Presented at Dayspring Church 10/23
Let’s begin this service with a confession, shall we? Cary and I have a new guilty pleasure—we like a new television comedy show entitled The Good Place. Okay, another confession, I really like the show—Cary not as much—but she loves me and watches it with me because I like it so much! So far, there has only been seven episodes and I would recommend them all. (The fact that I like it is probably a sure sign that the show will be cancelled at the end of the season!)
If you haven’t seen the show, the story line goes something like this. A brand new city has been built in heaven by Michael, a quirky architect, to be the home for a small group of people who were the best of the best during their earthly lives. Of all of earth’s people, these were the ones to make it to “The Good Place.” Every detail has been meticulously managed by the Michael to make the new city perfect. There are frozen yogurt shops with thousands of flavors. There are perfect buildings and landscaping and Each person is paired with a perfect soul mate—not the ones they were married to on earth but one selected for them by a heavenly wisdom. Their homes have been specially created and furnished for them by Michael. It’s a perfect place.
But there’s a problem. By some cosmic mistake, two total reprobates are in the Good Place. Eleanor Shellstrop, a deceased saleswoman from Arizona has been mistaken for a lawyer who fought for the homeless and against the death penalty and Jason Mendoza, a small-time drug dealer from Florida, has been mistaken for a silent Buddhist monk from Taiwan. To make matters worse, Eleanor has been paired as the soulmate of Chidi, a moral philosophy professor who is no little distressed to learn that that Eleanor is not only NOT his soulmate—she doesn’t even have the first idea of how to behave ethically! Here he is in heaven facing the greatest moral dilemma of all. Yet, rather than turn her away he shows compassion and agrees that if she will secretly attend his classes on moral and ethical philosophy and try to be a better person he will keep her secret.
The show is quite funny as one catastrophe after another ruins the bliss of the Good Place all because there is a secret evil. Eleanor and Jason do their best to keep their secret so they don’t go to The Bad Place while Michael, wrings his hands trying his best to figure out why these terrible things are happening in The Good Place. As we watch the show there is a sense that there are other secrets hidden here. And even though this is a perfect place, we get the distinct feeling that not everything is as perfect as it seems.
It doesn’t take much of a genius to make the connections from this funny show created by Mike Shur to our lives. Don’t we all want to live in the Good Place? (And we’re not necessarily speaking about heaven here.) Don’t we long for that good life with all our needs supplied—down to the fine details complete with our soulmate?
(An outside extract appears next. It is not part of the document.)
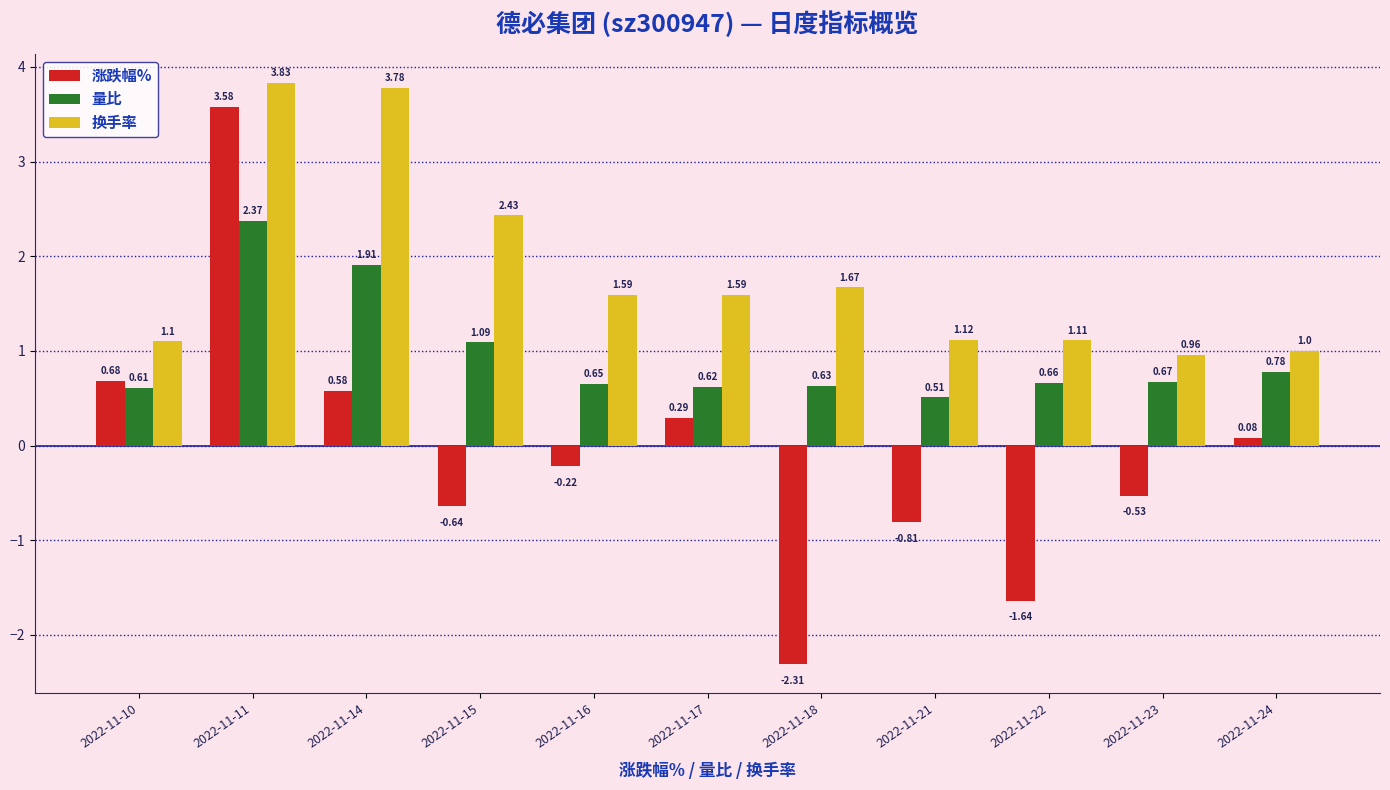

Which series has the widest spread of values?

涨跌幅%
Yet even though we live on a beautiful planet, in a wonderful country, and having so many blessings—there is trouble in our paradise. And for many of us, that Paradise we are living in may not be as firm as we make it out to be. So many of us are hiding out—like Eleanor and Jason, hoping that the truth of who we are isn’t discovered. We wear the imposter’s mask of righteousness, quaking, lest we be discovered for who and what we are while it appears that everyone else has it all together in this apparent perfect setting.
But take hope! The good place is more than a story on NBC. The good place is real—in this life and in the next.